Extrait de Dites-le à vos enfants, p. 48, op.cité dans la bibliographie
Une salle de classe polonaise
Cecylia Przylucka, une jeune polonaise, se souvient de ses camarades de classe
et évoque leur sort. « Prenez une loupe pour regarder les enfants sur la photo.
Ce sont des enfants de la ville de Kozowo en Podolie, de la classe de 5e A,
heureux parce que les vacances vont commencer. »

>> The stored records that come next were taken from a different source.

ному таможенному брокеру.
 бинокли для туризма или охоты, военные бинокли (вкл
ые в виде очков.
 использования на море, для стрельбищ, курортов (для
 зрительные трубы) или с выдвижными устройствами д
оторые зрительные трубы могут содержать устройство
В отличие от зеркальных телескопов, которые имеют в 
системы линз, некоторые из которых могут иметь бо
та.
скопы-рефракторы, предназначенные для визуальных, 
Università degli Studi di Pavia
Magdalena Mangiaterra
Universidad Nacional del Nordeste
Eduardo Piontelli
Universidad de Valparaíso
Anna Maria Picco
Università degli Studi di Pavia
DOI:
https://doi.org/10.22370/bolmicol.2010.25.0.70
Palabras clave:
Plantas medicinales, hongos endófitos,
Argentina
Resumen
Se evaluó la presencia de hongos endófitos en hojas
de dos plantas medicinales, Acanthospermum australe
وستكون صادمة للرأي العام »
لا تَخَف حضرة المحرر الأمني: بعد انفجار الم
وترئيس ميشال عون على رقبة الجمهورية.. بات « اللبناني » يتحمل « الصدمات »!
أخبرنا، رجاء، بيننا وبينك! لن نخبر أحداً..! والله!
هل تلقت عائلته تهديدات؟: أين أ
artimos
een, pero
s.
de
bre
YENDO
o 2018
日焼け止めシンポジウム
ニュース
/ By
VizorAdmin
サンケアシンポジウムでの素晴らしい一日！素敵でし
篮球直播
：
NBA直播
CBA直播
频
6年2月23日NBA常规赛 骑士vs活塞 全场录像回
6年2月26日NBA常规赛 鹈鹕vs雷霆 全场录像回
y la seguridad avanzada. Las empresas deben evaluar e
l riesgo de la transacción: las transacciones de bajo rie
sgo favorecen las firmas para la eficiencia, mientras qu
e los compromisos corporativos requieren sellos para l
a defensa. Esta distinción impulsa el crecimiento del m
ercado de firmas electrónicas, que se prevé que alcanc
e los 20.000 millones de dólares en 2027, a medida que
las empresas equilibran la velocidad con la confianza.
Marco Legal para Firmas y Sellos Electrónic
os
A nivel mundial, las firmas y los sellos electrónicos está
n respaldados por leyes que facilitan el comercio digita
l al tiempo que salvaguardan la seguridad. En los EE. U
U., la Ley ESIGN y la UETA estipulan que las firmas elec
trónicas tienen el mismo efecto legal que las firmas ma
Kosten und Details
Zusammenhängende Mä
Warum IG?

La première fois que je suis allée à l'école, mon père demanda qu’on me mette à
côté des enfants juifs. Il ne cessait de répéter : « Les Juifs sont un peuple sage :
on devrait toujours tenir compte de leurs conseils ».
« C’est peut-être pourquoi je devins si proche d’eux. Mes préférées étaient Rosa
et Klara, assises au milieu de la classe. Roza était sérieuse. Elle étai coiffée la
plupart du temps avec des nattes ramenées par des rubans en macaron sur les
oreilles. C’était la meilleure en mathématiques et elle aidait les autres élèves.